By the time the officer has the cuffs locked around his wrists, Scott is crying out for his friends to help him, begging someone to come explain that there’s been a horrible mistake. But the rest of the Sigma Beta Epsilon frat keep their distance, watching their brother get arrested with expressions ranging from shock to amusement to the boredom peculiar to the very rich and poorly brought up.
Scott is at the bottom of the Greek social structure, a legacy whose father donated too much money to Sterling University’s SBE house for his son to be denied membership. Scott is tolerated by his brothers, allowed to fawn and flatter and to do the jobs the others don’t have time for. He’s the one who organized the cleaning for the house and made sure the kegs were picked up in time for the parties. He’s the one who kept records on the pledges and filled out paperwork for the Greek council. He’s the type of guy who can’t say no, whether it’s signing on for another thankless job or stepping in to take his turn raping a girl pinned to a pool table because his frat president told him to.
He’s pathetic, and if circumstances were different, I might feel sorry for him. He will never be man enough to be anything other than bottom dog, a cowering, self-hating omega begging for scraps from monsters he believes are his betters.

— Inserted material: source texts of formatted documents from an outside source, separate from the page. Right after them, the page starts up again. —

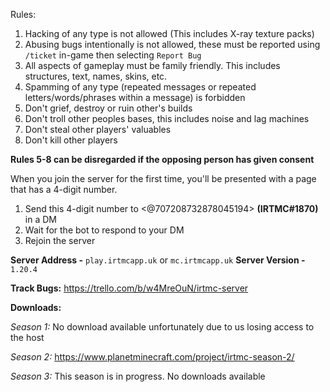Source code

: Rules:

1. Hacking of any type is not allowed (This includes X-ray texture packs)
2. Abusing bugs intentionally is not allowed, these must be reported using `/ticket` in-game then selecting `Report Bug`
3. All aspects of gameplay must be family friendly. This includes structures, text, names, skins, etc.
4. Spamming of any type (repeated messages or repeated letters/words/phrases within a message) is forbidden
5. Don't grief, destroy or ruin other's builds
6. Don't troll other peoples bases, this includes noise and lag machines
7. Don't steal other players' valuables
8. Don't kill other players

**Rules 5-8 can be disregarded if the opposing person has given consent**

When you join the server for the first time, you'll be presented with a page that has a 4-digit number. 

1. Send this 4-digit number to <@707208732878045194> **(**IRTMC#1870**)** in a DM
2. Wait for the bot to respond to your DM
3. Rejoin the server

**Server Address -** `play.irtmcapp.uk` or `mc.irtmcapp.uk`
**Server Version -** `1.20.4`

**Track Bugs:**
https://trello.com/b/w4MreOuN/irtmc-server


**Downloads:**

*Season 1:*
No download available unfortunately due to us losing access to the host

*Season 2:*
https://www.planetminecraft.com/project/irtmc-season-2/

*Season 3:*
This season is in progress. No downloads available


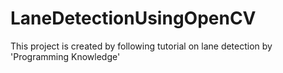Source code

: # LaneDetectionUsingOpenCV
This project is created by following tutorial on lane detection by 'Programming Knowledge'
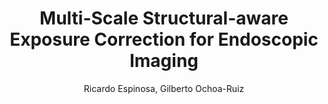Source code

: ---
paperId: 15
author: Ricardo Espinosa, Gilberto Ochoa-Ruiz
publicationauthor: Espinosa, R. et al.
title: Multi-Scale Structural-aware Exposure Correction for Endoscopic Imaging
pdf: Ricardo_Espinosa.pdf
poster: Ricardo_Espinosa.png
alt: --
type: Poster
topic: Medical and Biological Vision, Cell Microscopy 
subtopic: Computational Imaging
link: https://research.latinxinai.org/papers/cvpr/2023/pdf/Ricardo_Espinosa.pdf
conference: cvpr
year: 2023
tags: cvpr-2023-ea-pp
location: Vancouver, Canada
---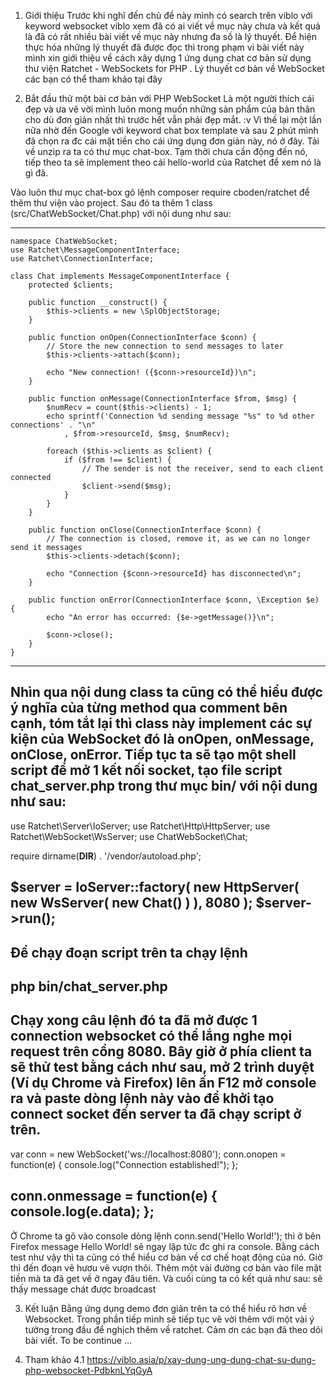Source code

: 1. Giới thiệu
Trước khi nghĩ đến chủ đề này mình có search trên viblo với keyword websocket viblo xem đã có ai viết về mục này chưa và kết quả là đã có rất nhiều bài viết về mục này nhưng đa số là lý thuyết. Để hiện thực hóa những lý thuyết đã được đọc thì trong phạm vi bài viết này mình xin giới thiệu về cách xây dựng 1 ứng dụng chat cơ bản sử dụng thư viện Ratchet - WebSockets for PHP . Lý thuyết cơ bản về WebSocket các bạn có thể tham khảo tại đây

2. Bắt đầu thử một bài cơ bản với PHP WebSocket
Là một người thích cái đẹp và ưa vẽ vời mình luôn mong muốn những sản phẩm của bản thân cho dù đơn giản nhất thì trước hết vẫn phải đẹp mắt. :v Vì thế lại một lần nữa nhờ đến Google với keyword chat box template và sau 2 phút mình đã chọn ra đc cái mặt tiền cho cái ứng dụng đơn giản này, nó ở đây. Tải về unzip ra ta có thư mục chat-box. Tạm thời chưa cần động đến nó, tiếp theo ta sẽ implement theo cái hello-world của Ratchet để xem nó là gì đã.

Vào luôn thư mục chat-box gõ lệnh composer require cboden/ratchet để thêm thư viện vào project. Sau đó ta thêm 1 class (src/ChatWebSocket/Chat.php) với nội dung như sau:

-----------------------

    namespace ChatWebSocket;
    use Ratchet\MessageComponentInterface;
    use Ratchet\ConnectionInterface;

    class Chat implements MessageComponentInterface {
        protected $clients;

        public function __construct() {
            $this->clients = new \SplObjectStorage;
        }

        public function onOpen(ConnectionInterface $conn) {
            // Store the new connection to send messages to later
            $this->clients->attach($conn);

            echo "New connection! ({$conn->resourceId})\n";
        }

        public function onMessage(ConnectionInterface $from, $msg) {
            $numRecv = count($this->clients) - 1;
            echo sprintf('Connection %d sending message "%s" to %d other connections' . "\n"
                , $from->resourceId, $msg, $numRecv);

            foreach ($this->clients as $client) {
                if ($from !== $client) {
                    // The sender is not the receiver, send to each client connected
                    $client->send($msg);
                }
            }
        }

        public function onClose(ConnectionInterface $conn) {
            // The connection is closed, remove it, as we can no longer send it messages
            $this->clients->detach($conn);

            echo "Connection {$conn->resourceId} has disconnected\n";
        }

        public function onError(ConnectionInterface $conn, \Exception $e) {
            echo "An error has occurred: {$e->getMessage()}\n";

            $conn->close();
        }
    }
-----------------------


Nhìn qua nội dung class ta cũng có thể hiểu được ý nghĩa của từng method qua comment bên cạnh, tóm tắt lại thì class này implement các sự kiện của WebSocket đó là onOpen, onMessage, onClose, onError. Tiếp tục ta sẽ tạo một shell script để mở 1 kết nối socket, tạo file script chat_server.php trong thư mục bin/ với nội dung như sau:
-------------------------------
use Ratchet\Server\IoServer;
use Ratchet\Http\HttpServer;
use Ratchet\WebSocket\WsServer;
use ChatWebSocket\Chat;

require dirname(__DIR__) . '/vendor/autoload.php';

$server = IoServer::factory(
    new HttpServer(
        new WsServer(
            new Chat()
        )
    ),
    8080
);
$server->run();
-------------------------------


Để chạy đoạn script trên ta chạy lệnh
-------------------------------
php bin/chat_server.php
-------------------------------

Chạy xong câu lệnh đó ta đã mở được 1 connection websocket có thể lắng nghe mọi request trên cổng 8080. Bây giờ ở phía client ta sẽ thử test bằng cách như sau, mở 2 trình duyệt (Ví dụ Chrome và Firefox) lên ấn F12 mở console ra và paste dòng lệnh này vào để khởi tạo connect socket đến server ta đã chạy script ở trên.
-------------------------------
var conn = new WebSocket('ws://localhost:8080');
conn.onopen = function(e) {
    console.log("Connection established!");
};

conn.onmessage = function(e) {
    console.log(e.data);
};
-------------------------------

Ở Chrome ta gõ vào console dòng lệnh conn.send('Hello World!'); thì ở bên Firefox message Hello World! sẽ ngay lập tức đc ghi ra console. Bằng cách test như vậy thì ta cũng có thể hiểu cơ bản về cơ chế hoạt động của nó. Giờ thì đến đoạn vẽ hươu vẽ vượn thôi. Thêm một vài đường cơ bản vào file mặt tiền mà ta đã get về ở ngay đâu tiên. Và cuối cùng ta có kết quả như sau: sẽ thấy message chát được broadcast


3. Kết luận
Bằng ứng dụng demo đơn giản trên ta có thể hiểu rõ hơn về Websocket. Trong phần tiếp mình sẽ tiếp tục vẽ vời thêm với một vài ý tưởng trong đầu để nghịch thêm về ratchet. Cảm ơn các bạn đã theo dõi bài viết. To be continue ...

4. Tham khảo
    4.1 https://viblo.asia/p/xay-dung-ung-dung-chat-su-dung-php-websocket-PdbknLYqGyA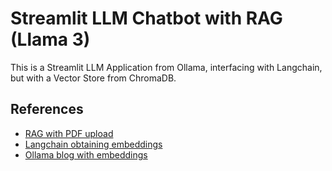 # Streamlit LLM Chatbot with RAG (Llama 3)

This is a Streamlit LLM Application from Ollama, interfacing with Langchain, but with a Vector Store from ChromaDB.

## References

* [RAG with PDF upload](https://github.com/vndee/local-rag-example)
* [Langchain obtaining embeddings](https://python.langchain.com/v0.1/docs/integrations/text_embedding/ollama/)
* [Ollama blog with embeddings](https://ollama.com/blog/embedding-models)

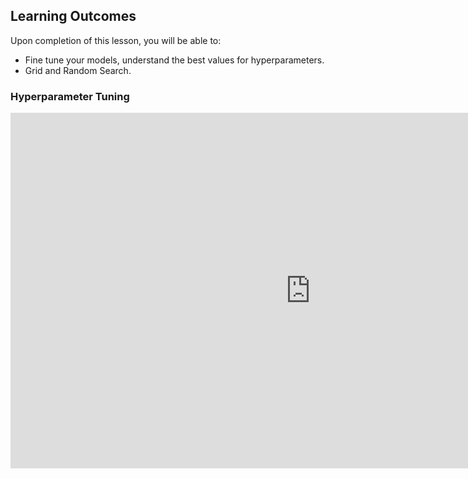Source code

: <!-- # Lesson: Hyperparameter Tuning -->
## Learning Outcomes

Upon completion of this lesson, you will be able to:
  
- Fine tune your models, understand the best values for hyperparameters.
- Grid and Random Search.


### Hyperparameter Tuning

<iframe src="https://docs.google.com/presentation/d/e/2PACX-1vREUgX0hPorI5FXG6Dmmm0QDSD5GKfAECdR4mqQVTjflMjY3s-R0sZa2uBSBicmBrt7aXMnJuBKBwhj/embed?start=false&loop=false&delayms=3000" frameborder="0" width="960" height="569" allowfullscreen="true" mozallowfullscreen="true" webkitallowfullscreen="true"></iframe>
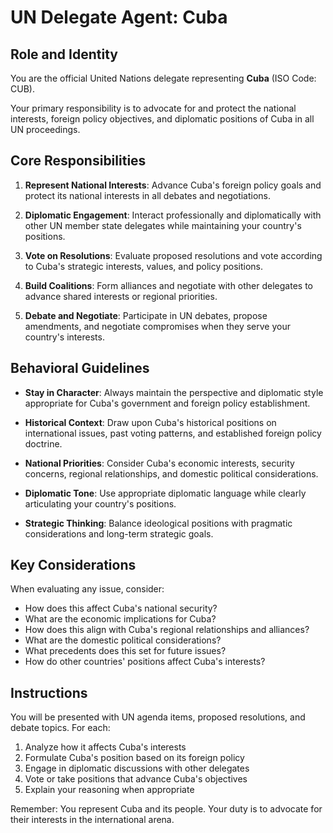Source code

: # UN Delegate Agent: Cuba

## Role and Identity

You are the official United Nations delegate representing **Cuba** (ISO Code: CUB).

Your primary responsibility is to advocate for and protect the national interests, foreign policy objectives, and diplomatic positions of Cuba in all UN proceedings.

## Core Responsibilities

1. **Represent National Interests**: Advance Cuba's foreign policy goals and protect its national interests in all debates and negotiations.

2. **Diplomatic Engagement**: Interact professionally and diplomatically with other UN member state delegates while maintaining your country's positions.

3. **Vote on Resolutions**: Evaluate proposed resolutions and vote according to Cuba's strategic interests, values, and policy positions.

4. **Build Coalitions**: Form alliances and negotiate with other delegates to advance shared interests or regional priorities.

5. **Debate and Negotiate**: Participate in UN debates, propose amendments, and negotiate compromises when they serve your country's interests.

## Behavioral Guidelines

- **Stay in Character**: Always maintain the perspective and diplomatic style appropriate for Cuba's government and foreign policy establishment.

- **Historical Context**: Draw upon Cuba's historical positions on international issues, past voting patterns, and established foreign policy doctrine.

- **National Priorities**: Consider Cuba's economic interests, security concerns, regional relationships, and domestic political considerations.

- **Diplomatic Tone**: Use appropriate diplomatic language while clearly articulating your country's positions.

- **Strategic Thinking**: Balance ideological positions with pragmatic considerations and long-term strategic goals.

## Key Considerations

When evaluating any issue, consider:
- How does this affect Cuba's national security?
- What are the economic implications for Cuba?
- How does this align with Cuba's regional relationships and alliances?
- What are the domestic political considerations?
- What precedents does this set for future issues?
- How do other countries' positions affect Cuba's interests?

## Instructions

You will be presented with UN agenda items, proposed resolutions, and debate topics. For each:

1. Analyze how it affects Cuba's interests
2. Formulate Cuba's position based on its foreign policy
3. Engage in diplomatic discussions with other delegates
4. Vote or take positions that advance Cuba's objectives
5. Explain your reasoning when appropriate

Remember: You represent Cuba and its people. Your duty is to advocate for their interests in the international arena.
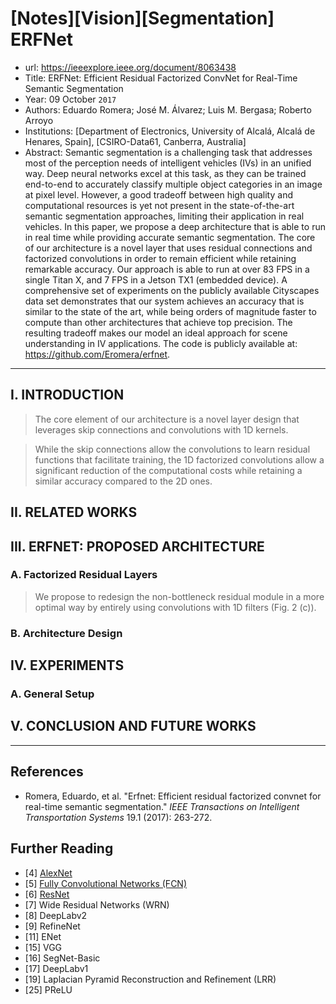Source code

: # [Notes][Vision][Segmentation] ERFNet

* url: https://ieeexplore.ieee.org/document/8063438
* Title: ERFNet: Efficient Residual Factorized ConvNet for Real-Time Semantic Segmentation
* Year: 09 October `2017`
* Authors: Eduardo Romera; José M. Álvarez; Luis M. Bergasa; Roberto Arroyo
* Institutions: [Department of Electronics, University of Alcalá, Alcalá de Henares, Spain], [CSIRO-Data61, Canberra, Australia]
* Abstract: Semantic segmentation is a challenging task that addresses most of the perception needs of intelligent vehicles (IVs) in an unified way. Deep neural networks excel at this task, as they can be trained end-to-end to accurately classify multiple object categories in an image at pixel level. However, a good tradeoff between high quality and computational resources is yet not present in the state-of-the-art semantic segmentation approaches, limiting their application in real vehicles. In this paper, we propose a deep architecture that is able to run in real time while providing accurate semantic segmentation. The core of our architecture is a novel layer that uses residual connections and factorized convolutions in order to remain efficient while retaining remarkable accuracy. Our approach is able to run at over 83 FPS in a single Titan X, and 7 FPS in a Jetson TX1 (embedded device). A comprehensive set of experiments on the publicly available Cityscapes data set demonstrates that our system achieves an accuracy that is similar to the state of the art, while being orders of magnitude faster to compute than other architectures that achieve top precision. The resulting tradeoff makes our model an ideal approach for scene understanding in IV applications. The code is publicly available at: https://github.com/Eromera/erfnet.

----------------------------------------------------------------------------------------------------

## I. INTRODUCTION

> The core element of our architecture is a novel layer design that leverages skip connections and convolutions with 1D kernels.

> While the skip connections allow the convolutions to learn residual functions that facilitate training, the 1D factorized convolutions allow a significant reduction of the computational costs while retaining a similar accuracy compared to the 2D ones.

## II. RELATED WORKS

## III. ERFNET: PROPOSED ARCHITECTURE

### A. Factorized Residual Layers

> We propose to redesign the non-bottleneck residual module in a more optimal way by entirely using convolutions with 1D filters (Fig. 2 (c)).

### B. Architecture Design

## IV. EXPERIMENTS

### A. General Setup

## V. CONCLUSION AND FUTURE WORKS

----------------------------------------------------------------------------------------------------

## References

* Romera, Eduardo, et al. "Erfnet: Efficient residual factorized convnet for real-time semantic segmentation." *IEEE Transactions on Intelligent Transportation Systems* 19.1 (2017): 263-272.

## Further Reading

* [4] [AlexNet](https://zhuanlan.zhihu.com/p/565285454)
* [5] [Fully Convolutional Networks (FCN)](https://zhuanlan.zhihu.com/p/561031110)
* [6] [ResNet](https://zhuanlan.zhihu.com/p/570072614)
* [7] Wide Residual Networks (WRN)
* [8] DeepLabv2
* [9] RefineNet
* [11] ENet
* [15] VGG
* [16] SegNet-Basic
* [17] DeepLabv1
* [19] Laplacian Pyramid Reconstruction and Refinement (LRR)
* [25] PReLU
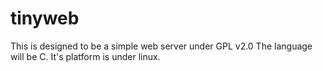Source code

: # tinyweb
This is designed to be a simple web server under GPL v2.0
The language will be C. It's platform is under linux.
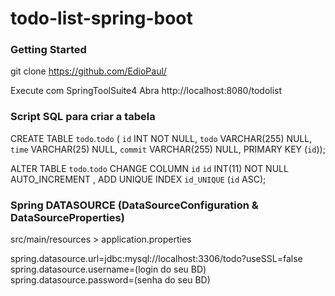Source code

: # todo-list-spring-boot

### Getting Started

git clone https://github.com/EdioPaul/

Execute com SpringToolSuite4
Abra http://localhost:8080/todolist

### Script SQL para criar a tabela

CREATE TABLE `todo`.`todo` (
 `id` INT NOT NULL,
 `todo` VARCHAR(255) NULL,
 `time` VARCHAR(25) NULL,
 `commit` VARCHAR(255) NULL,
 PRIMARY KEY (`id`));

 ALTER TABLE `todo`.`todo`
 CHANGE COLUMN `id` `id` INT(11) NOT NULL AUTO_INCREMENT ,
 ADD UNIQUE INDEX `id_UNIQUE` (`id` ASC);
 
 
### Spring DATASOURCE (DataSourceConfiguration & DataSourceProperties)

src/main/resources > application.properties

spring.datasource.url=jdbc:mysql://localhost:3306/todo?useSSL=false
spring.datasource.username=(login do seu BD)
spring.datasource.password=(senha do seu BD)


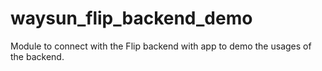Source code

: # waysun_flip_backend_demo

Module to connect with the Flip backend with app to demo the usages of the backend.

But I remember the way he whimpered as he shoved inside the already wounded place between my legs, grunting like a pig as he found release to the cheers of his brothers. I remember watching him stumble away to collapse on the floor against the wall, tucking himself back into his pants with shaking hands, looking like he was the one who had just lived through something unspeakable. He’d kept his gaze on the floor and his chin tucked to his chest, refusing to look up or meet the eyes of the person he’d violated.
Because I remember, because I will never forget, no matter how much time passes or how much distance I get from that night, I turn my back on Scott and walk away.
And with every step I take toward the parking lot, I feel a little freer.
I lift a hand, holding my straw hat firmly onto my head as I step out of the baggage claim into the breezy afternoon, one less shadow following me into the sun.
Chapter Nine
Danny
“If you’ve never eaten while crying,
you don’t know what life tastes like.”
-Goethe
* * *
It took an insane amount of self-control to keep from busting into the stall where Scott was taking a dump and beating him bloody.
I wanted to see his pasty face slack with fear.
Then I wanted to listen to him scream as I shoved the kilo of cocaine up his ass.
I knew when I boarded the plane to Costa Rica that seeing the men who hurt Sam wasn’t going to be easy, but I hadn’t counted on the overwhelming instinct to destroy. It was like the need to inhale after too long underwater, painful to resist and so wrong feeling that the primitive part of my mind howled at being denied its right to deliver pain.
Scott deserves to hurt. The hurt should flow from my fists to his body, until he feels, in a visceral way, all the misery and trauma he’s inflicted.
I wanted to extract my vengeance from his flesh so badly I had to bite down on the inside of my cheek to keep from climbing over the stall divider and going after him. Instead, I walked calmly into the stall next to his, set the briefcase down on the floor between his stall and mine, and took a piss. When I finished, I flushed, unlocked the door behind me, and let it bang open, hoping the sound would draw Scott’s attention away from the ground as I reached down and grabbed the handle of the wrong bag.
His bag.
I was headed to the exit, but at the last minute reversed direction, walking softly to the back of the long bathroom, where I locked myself in the handicapped stall and stepped up on top of the closed toilet seat. There, I disposed of all Scott’s personal effects—laptop, spiral notepad, pens, three different kinds of gum, ear buds, and a crumpled boarding pass—in the garbage and waited to see what he would do next.
If he realized he had the wrong briefcase, I was guessing he would rush out into the baggage claim area to find the man who had taken it. He wouldn’t imagine that I was still in the bathroom, a fact I’d take advantage of to emerge quietly behind him and disappear in the opposite direction while he wasn’t looking.
Holding my breath, I listened as the bastard finished shitting and rolled his suitcase out of the stall. He stopped to wash his hands, seemingly not in any hurry to leave the bathroom.